[[ DOCUMENT SECTION, beginning ]]

ContentMine / norma

Convert XML/SVG/PDF into normalised, sectioned, scholarly HTML
Apache License 2.0
36 stars 21 forks source link

Regex file selection duplicates OS globbing/regex functionality #67

Open ghost opened 7 years ago

ghost commented 7 years ago

This issue report is based on using this JAR.

The regex file selection functionality in norma adds complexity without adding value.

That is because this functionality duplicates what is already offered by shells on modern operating systems, such as GNU Bash or Windows PowerShell. Such shells already feature globbing- and regular expression-based file selection.

For example:

$ java -jar norma-0.5.0-SNAPSHOT-jar-with-dependencies.jar --project publicPapers  --fileFilter '.*/(.*).pdf' --makeProject '(\1)/fulltext.pdf'

could more naturally be expressed in Bash with a glob like:

$ java -jar norma-0.5.0-SNAPSHOT-jar-with-dependencies.jar --infiles publicPapers/*.pdf --makeProject 'fulltext.pdf'

If one's matching criteria require a regex rather than just a glob, this is also available with standard OS tools:

$ java -jar norma-0.5.0-SNAPSHOT-jar-with-dependencies.jar --infiles "$(find publicPapers -maxdepth 1 -type f -iregex '.*/\(pub\|phm\).*.pdf')" --makeProject 'fulltext.pdf'

Removing regex CLI functionality from norma would provide the following benefits:

petermr commented 7 years ago

This is misconceived and unnecessary. This is a regex and not a glob and the capture groups re used to rename parts of the tree

ghost commented 7 years ago

@petermr wrote:

This is a regex and not a glob

Strictly speaking, that is true, and I have amended the wording accordingly. However, a glob would be adequate in many cases, including the invocations described at http://discuss.contentmine.org/t/extracting-data-from-tilburg-funnel-plot-diagrams/386 , and I have now illustrated that in my opening comment above.

and the capture groups re used to rename parts of the tree

In all the examples norma invocation I have so far observed, this would be better handled as described in my opening comment.

This is misconceived and unnecessary.

Surely these benefits, stated in my opening comment, are neither misconceived, nor undesirable:

- simpler documentation - easier learning curve - reduced code complexity - easier maintenance.

Therefore re-opening, as unresolved.

ghost commented 7 years ago

Related: https://github.com/ContentMine/cproject/issues/3

[[ DOCUMENT SECTION, end ]]

ASSIGNMENT:
List each benefit that the norma issue thread says would come from dropping regex command-line functionality.

[[ DATASET SECTION, beginning ]]

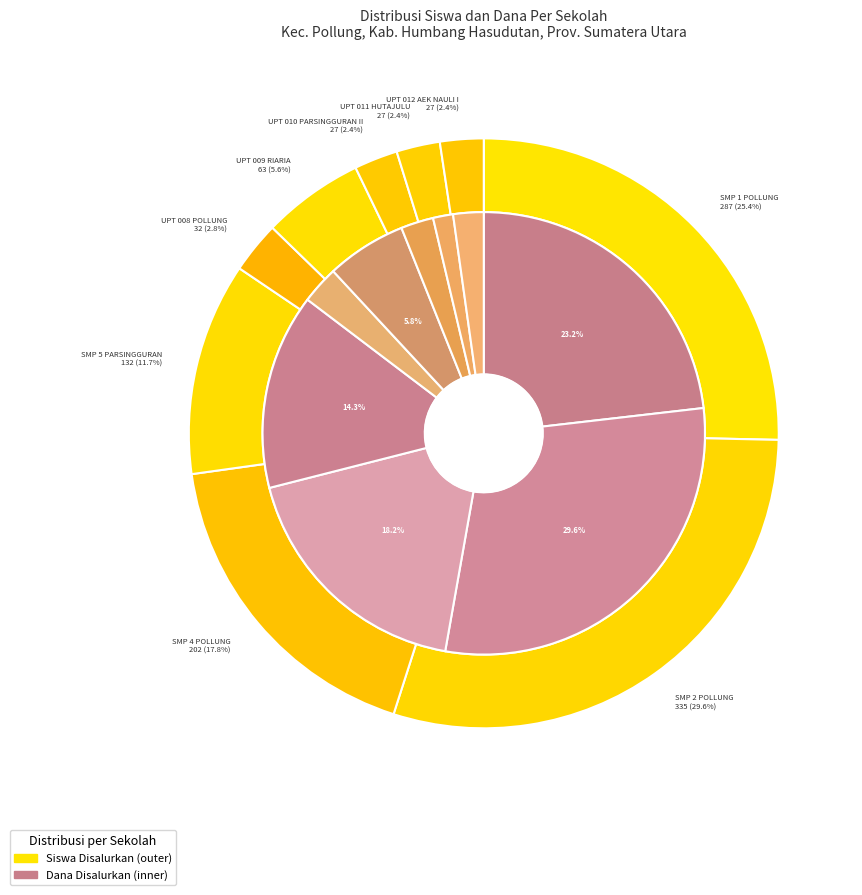

How many segments does this pie chart have?

9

[[ DATASET SECTION, end ]]

EXPECTED ANSWER:
- Simpler documentation
- Easier learning curve
- Reduced code complexity
- Easier maintenance